SalemNews.com, Salem, MA

Local News

November 13, 2013

Judge mulls dismissing kidnap charges

Gonzalez's son has been missing for 5 years

SALEM — A Salem Superior Court judge is considering whether to dismiss parental kidnapping and obstruction of justice charges against a Lynn father whose son has been missing more than five years.

Ernesto Gonzalez, 41, has been found incompetent to stand trial. Yesterday, his attorney, Russell Sobelman, urged Judge John Lu to dismiss the charges, citing both a state law and another notorious North Shore case.

Gonzalez’s son Giovanni was just 5 when he was dropped off for a weekend visit with his father in August 2008. He hasn’t been seen since.

But without solid evidence that the child was killed, he remains simply a missing person, and his father has been charged only with lying to investigators and parental kidnapping.

Under a state law enacted in 1992, a person deemed incompetent to stand trial can ask to have the charges dismissed after serving half of the maximum sentence he could have received if convicted.
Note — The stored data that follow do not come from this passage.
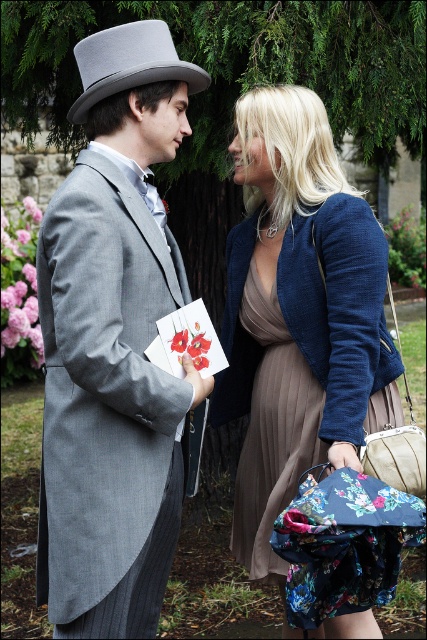
Question: Is gray wool top hat at upper left positioned behind gray felt top hat at upper left?

Choices:
 (A) yes
 (B) no

Answer: (B)

Question: Considering the relative positions of gray wool top hat at upper left and gray felt top hat at upper left in the image provided, where is gray wool top hat at upper left located with respect to gray felt top hat at upper left?

Choices:
 (A) left
 (B) right

Answer: (A)

Question: Which object appears farthest from the camera in this image?

Choices:
 (A) matte blue blazer at center
 (B) gray wool top hat at upper left
 (C) gray felt top hat at upper left

Answer: (A)

Question: Can you confirm if gray wool top hat at upper left is positioned below matte blue blazer at center?

Choices:
 (A) no
 (B) yes

Answer: (A)

Question: Which point is closer to the camera?

Choices:
 (A) gray wool top hat at upper left
 (B) gray felt top hat at upper left

Answer: (A)

Question: Which of these objects is positioned closest to the matte blue blazer at center?

Choices:
 (A) gray wool top hat at upper left
 (B) gray felt top hat at upper left

Answer: (A)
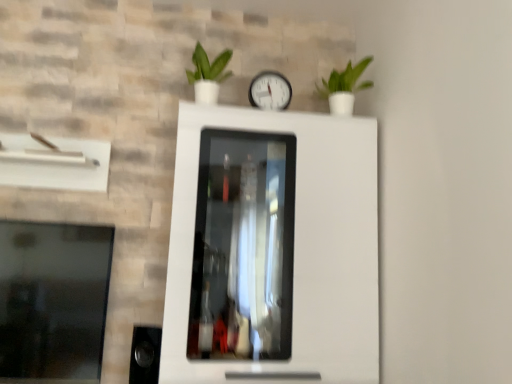
Question: Are green matte plant at upper right, arranged as the first houseplant when viewed from the right, and white plastic clock at center making contact?

Choices:
 (A) yes
 (B) no

Answer: (B)

Question: Is the position of green matte plant at upper right, which appears as the second houseplant when viewed from the left, more distant than that of white plastic clock at center?

Choices:
 (A) yes
 (B) no

Answer: (B)

Question: Is green matte plant at upper right, which appears as the second houseplant when viewed from the left, completely or partially outside of white plastic clock at center?

Choices:
 (A) yes
 (B) no

Answer: (A)

Question: Considering the relative sizes of green matte plant at upper right, arranged as the first houseplant when viewed from the right, and white plastic clock at center in the image provided, is green matte plant at upper right, arranged as the first houseplant when viewed from the right, wider than white plastic clock at center?

Choices:
 (A) yes
 (B) no

Answer: (A)

Question: From a real-world perspective, is green matte plant at upper right, arranged as the first houseplant when viewed from the right, positioned over white plastic clock at center based on gravity?

Choices:
 (A) no
 (B) yes

Answer: (B)

Question: Do you think green matte plant at upper center, the 2th houseplant from the right, is within transparent glass window at left, or outside of it?

Choices:
 (A) inside
 (B) outside

Answer: (B)

Question: Considering the positions of green matte plant at upper center, the 2th houseplant from the right, and transparent glass window at left in the image, is green matte plant at upper center, the 2th houseplant from the right, bigger or smaller than transparent glass window at left?

Choices:
 (A) big
 (B) small

Answer: (B)

Question: Is green matte plant at upper center, which ranks as the 1th houseplant in left-to-right order, taller or shorter than transparent glass window at left?

Choices:
 (A) tall
 (B) short

Answer: (B)

Question: From a real-world perspective, is green matte plant at upper center, the 2th houseplant from the right, above or below transparent glass window at left?

Choices:
 (A) above
 (B) below

Answer: (A)

Question: Is green matte plant at upper center, which ranks as the 1th houseplant in left-to-right order, in front of or behind green matte plant at upper right, which appears as the second houseplant when viewed from the left, in the image?

Choices:
 (A) front
 (B) behind

Answer: (A)

Question: Is green matte plant at upper center, which ranks as the 1th houseplant in left-to-right order, bigger or smaller than green matte plant at upper right, which appears as the second houseplant when viewed from the left?

Choices:
 (A) big
 (B) small

Answer: (B)

Question: From their relative heights in the image, would you say green matte plant at upper center, the 2th houseplant from the right, is taller or shorter than green matte plant at upper right, arranged as the first houseplant when viewed from the right?

Choices:
 (A) tall
 (B) short

Answer: (A)

Question: From the image's perspective, is green matte plant at upper center, which ranks as the 1th houseplant in left-to-right order, positioned above or below green matte plant at upper right, arranged as the first houseplant when viewed from the right?

Choices:
 (A) below
 (B) above

Answer: (B)

Question: Is transparent glass window at left wider or thinner than white plastic clock at center?

Choices:
 (A) wide
 (B) thin

Answer: (B)

Question: Is point (28, 377) closer or farther from the camera than point (252, 96)?

Choices:
 (A) farther
 (B) closer

Answer: (B)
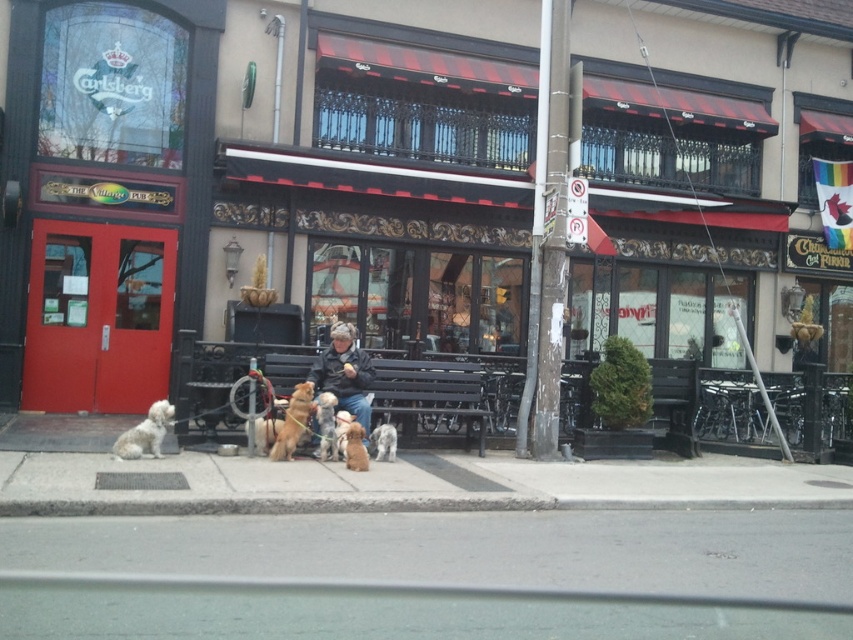
You are a delivery robot that is 1.2 meters wide. You need to navigate through the street scene in front of the pub. There is gray asphalt at lower center and golden brown fur at center in your path. Can you pass through the space between them without hitting either?

The gray asphalt at lower center might be wider than golden brown fur at center, so there is a possibility that the space between them is wide enough for the delivery robot to pass through safely.

You are a delivery person who needs to place a package on the ground near the golden brown fur at center. Based on the scene, where should you place the package so it stays on the gray asphalt at lower center?

The gray asphalt at lower center is below the golden brown fur at center, so placing the package on the gray asphalt at lower center will ensure it stays on the ground beneath the golden brown fur at center.

You are a photographer aiming to capture a detailed shot of the golden brown fur at center and the soft beige fur at center. Given that your camera can only focus on objects within a 30 cm width, will both furs fit within the frame?

The golden brown fur at center is wider than the soft beige fur at center. Since the camera can focus on objects within 30 cm width, but the exact widths aren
Sobelman said that Gonzalez, now being held at Bridgewater State Hospital, has served that amount of time. The defense also cited legal precedents that allow a judge to dismiss a case “in the interest of justice” if it is determined that a defendant is not likely to be become competent.

Sobelman cited the decision of another judge who last year dismissed the case against former Peabody police officer George Sideris, charged with beating his elderly mother into a coma in 2004.

Prosecutor Jean Curran, meanwhile, said that while she initially believed the judge may have had no choice but to dismiss the case, she now has concerns that the statute is unclear, not only because it conflicts with the more recent Truth in Sentencing law enacted in 1994, but because it is not clear whether the time spent in custody before a determination of incompetency counts against a defendant.

While Lu said he does not believe dismissal would be in the interest of justice, he said he wanted to take some time to look at the statute before ruling. He scheduled another hearing for Nov. 20.